◆ **TEXT UNDER STUDY**:
——
Why The Orgasm Is So Misunderstood
I believe that our current sex culture perpetuates the idea that the orgasm is the be all and end all of sex. It’s considered the goal, which is perhaps why so many people in this generation refer to intercourse as “scoring.” However, I believe that this concept is extremely short-sighted, as I think that sex is meant to be an intensely spiritual practice, and one that can offer you more pleasure than the actual orgasm itself.
I believe sex can be used as a tool to deepen our inherent love and connection to one another through practicing tantra, which is Sanskrit for ‘woven together,’ and Taoism. Both tantra and Taoism encourage different methods of creating and building sexual energies between two partners for spiritual enlightenment. Although tantric sex is typically practiced with a partner, I believe that, through this practice, you can come to understand yourself better on a spiritual level. In fact, a neuroscientist recently conducted a study which suggests that orgasms feel so good because they allow us to access an altered state of consciousness (read more about that in our CE article here).
One of the ancient practices within Taoism is controlling the male ejaculation during sex. Taoist practitioners believe that the loss of ejaculatory fluids equates the loss of vial life force (or “jing”), so by learning to conserve the sperm, men can redirect the energy of the orgasm throughout the body.
——
◆ **INFORMATION GIVEN**:
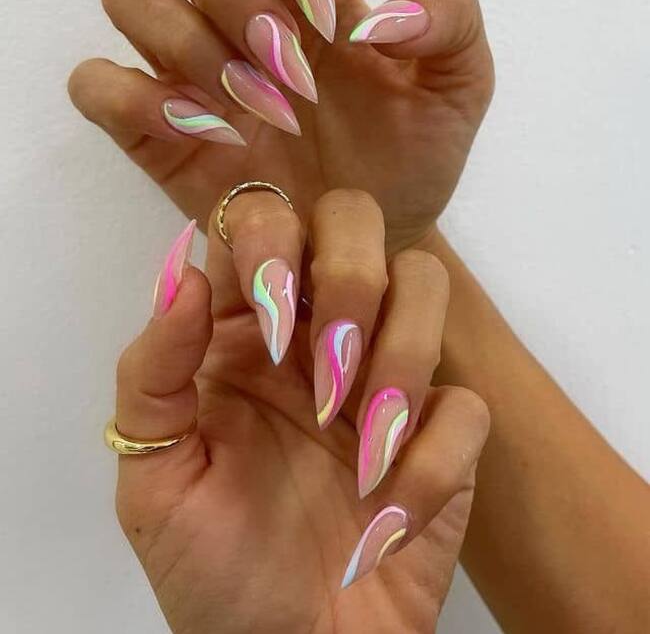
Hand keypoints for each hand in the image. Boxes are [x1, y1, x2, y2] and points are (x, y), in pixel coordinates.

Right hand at [68, 0, 493, 252]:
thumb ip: (451, 19)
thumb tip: (389, 11)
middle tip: (288, 65)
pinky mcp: (155, 129)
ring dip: (185, 40)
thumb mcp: (460, 84)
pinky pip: (95, 83)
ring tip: (251, 109)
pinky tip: (199, 134)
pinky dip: (130, 98)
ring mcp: (190, 67)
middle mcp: (238, 8)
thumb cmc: (411, 154)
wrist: (373, 235)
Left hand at [113, 188, 488, 632]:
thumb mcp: (156, 476)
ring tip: (361, 444)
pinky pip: (467, 404)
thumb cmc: (211, 567)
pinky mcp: (445, 437)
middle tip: (326, 366)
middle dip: (350, 277)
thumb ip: (154, 373)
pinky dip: (432, 460)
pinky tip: (387, 517)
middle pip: (355, 220)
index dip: (272, 241)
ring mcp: (386, 378)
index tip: (271, 325)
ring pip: (426, 284)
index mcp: (243, 332)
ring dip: (400, 358)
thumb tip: (179, 268)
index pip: (263, 221)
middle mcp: (319, 332)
——
◆ **COMPLETE THE FOLLOWING**:
a - Decide whether each statement agrees with the text on the orgasm. Answer yes or no and quote the deciding words. (i) The text gives "woven together" as the Sanskrit meaning of tantra. (ii) The text says tantric sex is typically practiced alone. (iii) The text reports a study suggesting that orgasms feel good because they allow access to an altered state of consciousness.
b - Using the text on the orgasm, answer each question briefly.
(i) What word do many people in this generation use for intercourse?
(ii) What Taoist term is given in parentheses for the life force?
(iii) According to Taoist practitioners, what can men redirect by learning to conserve the sperm?

◆ **ANSWERS TO THE TASKS**:
a -
(i) Yes: "tantra, which is Sanskrit for ‘woven together,’"
(ii) No: "Although tantric sex is typically practiced with a partner"
(iii) Yes: "a neuroscientist recently conducted a study which suggests that orgasms feel so good because they allow us to access an altered state of consciousness"

b -
(i) "Scoring."
(ii) "Jing."
(iii) The energy of the orgasm, throughout the body.